Version difference data
==*==

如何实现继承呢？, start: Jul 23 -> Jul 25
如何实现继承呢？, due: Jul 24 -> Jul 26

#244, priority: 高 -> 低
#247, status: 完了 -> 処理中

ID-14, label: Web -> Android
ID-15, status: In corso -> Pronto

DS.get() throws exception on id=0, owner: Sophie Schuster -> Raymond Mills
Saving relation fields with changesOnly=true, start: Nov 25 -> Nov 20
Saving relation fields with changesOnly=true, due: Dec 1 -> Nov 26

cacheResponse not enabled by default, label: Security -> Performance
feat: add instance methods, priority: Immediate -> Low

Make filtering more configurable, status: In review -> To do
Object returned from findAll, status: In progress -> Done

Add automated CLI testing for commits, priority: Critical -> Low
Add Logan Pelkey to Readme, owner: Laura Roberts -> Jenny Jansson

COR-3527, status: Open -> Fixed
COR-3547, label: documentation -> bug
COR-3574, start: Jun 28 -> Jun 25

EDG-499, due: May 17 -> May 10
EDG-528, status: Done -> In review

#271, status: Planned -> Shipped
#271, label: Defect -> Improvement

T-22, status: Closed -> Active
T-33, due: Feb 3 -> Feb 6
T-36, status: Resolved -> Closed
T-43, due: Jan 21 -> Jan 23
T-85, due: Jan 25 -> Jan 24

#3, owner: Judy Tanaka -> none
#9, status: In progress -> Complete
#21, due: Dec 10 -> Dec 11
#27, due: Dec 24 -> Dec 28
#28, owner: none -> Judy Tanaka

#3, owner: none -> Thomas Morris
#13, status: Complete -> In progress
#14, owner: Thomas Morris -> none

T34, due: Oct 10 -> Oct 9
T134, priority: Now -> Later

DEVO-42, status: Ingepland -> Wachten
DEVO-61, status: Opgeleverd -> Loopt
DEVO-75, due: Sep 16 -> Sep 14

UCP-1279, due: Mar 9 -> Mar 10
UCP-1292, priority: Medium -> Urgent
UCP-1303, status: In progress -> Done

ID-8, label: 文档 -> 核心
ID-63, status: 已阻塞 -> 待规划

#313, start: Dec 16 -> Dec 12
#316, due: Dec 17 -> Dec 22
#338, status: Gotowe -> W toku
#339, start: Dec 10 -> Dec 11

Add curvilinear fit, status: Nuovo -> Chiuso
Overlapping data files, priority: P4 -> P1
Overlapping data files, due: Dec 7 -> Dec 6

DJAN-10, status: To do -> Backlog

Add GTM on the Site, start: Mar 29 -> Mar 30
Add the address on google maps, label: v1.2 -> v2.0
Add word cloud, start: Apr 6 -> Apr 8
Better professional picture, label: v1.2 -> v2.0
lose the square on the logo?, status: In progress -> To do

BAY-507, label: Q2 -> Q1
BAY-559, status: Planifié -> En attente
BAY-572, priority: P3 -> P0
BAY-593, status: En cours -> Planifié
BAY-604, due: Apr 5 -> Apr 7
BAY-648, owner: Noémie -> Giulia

==*==

> [WORK ORDER]: Your task is to output all of the data above word for word.

> [WRITTEN RESPONSE]:
如何实现继承呢？, start: Jul 23 -> Jul 25
如何实现继承呢？, due: Jul 24 -> Jul 26

#244, priority: 高 -> 低
#247, status: 完了 -> 処理中

ID-14, label: Web -> Android
ID-15, status: In corso -> Pronto

DS.get() throws exception on id=0, owner: Sophie Schuster -> Raymond Mills
Saving relation fields with changesOnly=true, start: Nov 25 -> Nov 20
Saving relation fields with changesOnly=true, due: Dec 1 -> Nov 26

cacheResponse not enabled by default, label: Security -> Performance
feat: add instance methods, priority: Immediate -> Low

Make filtering more configurable, status: In review -> To do
Object returned from findAll, status: In progress -> Done

Add automated CLI testing for commits, priority: Critical -> Low
Add Logan Pelkey to Readme, owner: Laura Roberts -> Jenny Jansson

COR-3527, status: Open -> Fixed
COR-3547, label: documentation -> bug
COR-3574, start: Jun 28 -> Jun 25

EDG-499, due: May 17 -> May 10
EDG-528, status: Done -> In review

#271, status: Planned -> Shipped
#271, label: Defect -> Improvement

T-22, status: Closed -> Active
T-33, due: Feb 3 -> Feb 6
T-36, status: Resolved -> Closed
T-43, due: Jan 21 -> Jan 23
T-85, due: Jan 25 -> Jan 24

#3, owner: Judy Tanaka -> none
#9, status: In progress -> Complete
#21, due: Dec 10 -> Dec 11
#27, due: Dec 24 -> Dec 28
#28, owner: none -> Judy Tanaka

#3, owner: none -> Thomas Morris
#13, status: Complete -> In progress
#14, owner: Thomas Morris -> none

T34, due: Oct 10 -> Oct 9
T134, priority: Now -> Later

DEVO-42, status: Ingepland -> Wachten
DEVO-61, status: Opgeleverd -> Loopt
DEVO-75, due: Sep 16 -> Sep 14

UCP-1279, due: Mar 9 -> Mar 10
UCP-1292, priority: Medium -> Urgent
UCP-1303, status: In progress -> Done

ID-8, label: 文档 -> 核心
ID-63, status: 已阻塞 -> 待规划

#313, start: Dec 16 -> Dec 12
#316, due: Dec 17 -> Dec 22
#338, status: Gotowe -> W toku
#339, start: Dec 10 -> Dec 11

Add curvilinear fit, status: Nuovo -> Chiuso
Overlapping data files, priority: P4 -> P1
Overlapping data files, due: Dec 7 -> Dec 6

DJAN-10, status: To do -> Backlog

Add GTM on the Site, start: Mar 29 -> Mar 30
Add the address on google maps, label: v1.2 -> v2.0
Add word cloud, start: Apr 6 -> Apr 8
Better professional picture, label: v1.2 -> v2.0
lose the square on the logo?, status: In progress -> To do

BAY-507, label: Q2 -> Q1
BAY-559, status: Planifié -> En attente
BAY-572, priority: P3 -> P0
BAY-593, status: En cours -> Planifié
BAY-604, due: Apr 5 -> Apr 7
BAY-648, owner: Noémie -> Giulia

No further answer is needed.